The ticket included dinner at Giada, a newish upscale Italian place with lots of primo vino. Wish the cocktails had as much variety. The crowd was split into various tables, so I ended up with half a dozen tablemates. All of them seemed to live in Vegas. I expect that at the bars and restaurants I visit, but I had expected more out-of-towners at this event. Maybe they’re at other tables. Everyone I have met who lives here, tonight and throughout my 6 visits to Vegas, is REALLY HAPPY to be living in Vegas. Maybe because it’s warmer than where they left? Maybe because there’s so much money sloshing around from all those losing gamblers. I haven’t talked to any of the many homeless who haunt the walkways. Perhaps they’re happier pan handling here than in some cold city.
We start out with a vast plate of antipasto. Each is delicious. I’m ordered to eat the bacon stuffed with cheese. It is indeed as tasty as the cheese-stuffed peppers and they pair perfectly with the vino onslaught. We hear many lectures about the making and selling of the various wines. I’m no oenophile. Wine to me is part of a meal and of no particular interest by itself, particularly red wine. I use red wine to make sangria at home, and drink it without food only when visiting friends who insist. Its subtle charms are lost on me. I always keep a bottle of white wine in the fridge because my default protein is fish and sometimes it’s too fishy to eat without wine. Nonetheless, I drink so little that the bottle always goes flat before I can finish it.

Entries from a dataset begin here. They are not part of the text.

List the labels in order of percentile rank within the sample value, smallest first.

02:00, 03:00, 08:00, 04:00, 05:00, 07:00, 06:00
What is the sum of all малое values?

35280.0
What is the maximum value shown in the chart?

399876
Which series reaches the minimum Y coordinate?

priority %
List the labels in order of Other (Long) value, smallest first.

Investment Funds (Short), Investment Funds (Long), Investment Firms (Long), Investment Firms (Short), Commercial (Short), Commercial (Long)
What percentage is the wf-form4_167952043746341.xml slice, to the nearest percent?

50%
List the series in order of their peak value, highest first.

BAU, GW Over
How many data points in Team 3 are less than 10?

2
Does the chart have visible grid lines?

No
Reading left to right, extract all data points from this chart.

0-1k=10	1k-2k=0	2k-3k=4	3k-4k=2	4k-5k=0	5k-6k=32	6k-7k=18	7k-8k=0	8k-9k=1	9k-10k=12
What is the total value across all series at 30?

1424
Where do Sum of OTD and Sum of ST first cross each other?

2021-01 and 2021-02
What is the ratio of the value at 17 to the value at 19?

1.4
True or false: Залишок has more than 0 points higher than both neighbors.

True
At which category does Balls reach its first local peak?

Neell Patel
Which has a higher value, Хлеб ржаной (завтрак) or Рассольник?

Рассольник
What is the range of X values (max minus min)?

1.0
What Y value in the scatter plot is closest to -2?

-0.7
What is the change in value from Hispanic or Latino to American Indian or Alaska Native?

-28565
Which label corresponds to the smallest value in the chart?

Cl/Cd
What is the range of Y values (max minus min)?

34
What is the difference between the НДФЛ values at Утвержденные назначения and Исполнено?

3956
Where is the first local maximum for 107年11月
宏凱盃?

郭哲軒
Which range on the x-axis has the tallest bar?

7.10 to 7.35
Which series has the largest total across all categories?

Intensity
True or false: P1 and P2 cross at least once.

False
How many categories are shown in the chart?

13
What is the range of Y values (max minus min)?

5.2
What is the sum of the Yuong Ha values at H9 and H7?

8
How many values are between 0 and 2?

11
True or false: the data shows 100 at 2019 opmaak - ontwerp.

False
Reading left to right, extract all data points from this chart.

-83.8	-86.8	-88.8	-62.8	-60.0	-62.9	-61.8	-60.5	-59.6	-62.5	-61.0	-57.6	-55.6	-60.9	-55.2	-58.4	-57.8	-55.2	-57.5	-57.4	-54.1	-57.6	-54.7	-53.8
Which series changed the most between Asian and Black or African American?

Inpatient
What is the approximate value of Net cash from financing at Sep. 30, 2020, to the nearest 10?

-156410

Speaking of fish, and not surprising for an Italian restaurant, our fish course is branzino again. Not nearly as good as Julian Serrano’s take on this fish at Lago for lunch, but no complaints. The beef dish however is far too meaty for my tastes. Even the copious red wine pairings just barely make it edible, momentarily mooed back to life. I turn down the desert, without even asking if it contains chocolate. I end up eating beef three times on this trip, which is about as often as I eat beef in the average year. David Ivy had told me he refuses to pay a lot of money for Italian food- it’s just not Fine Dining by his definition. True, pizza is not, even if it’s my favourite food. Pasta should never be expensive. He’s appalled that a restaurant would charge $60 for lasagna On the other hand, Cioppino’s food in Vancouver is very expensive and worth every penny. Perhaps David will change his mind once he dines there. The young are so easy to impress, perhaps because they have yet to be pierced by the slings and arrows of outrageous fortune (If you don’t know the Hamlet reference, you need to read more).
Just crossed the bridge from the Cromwell to Caesars Palace. It’s so 3-dimensional. It IS 3D. Why does it look even more so to me now? Was there some psychedelic substance slipped into my wine, like the Greeks used to employ in their rituals? The tram from the Bellagio is easily used.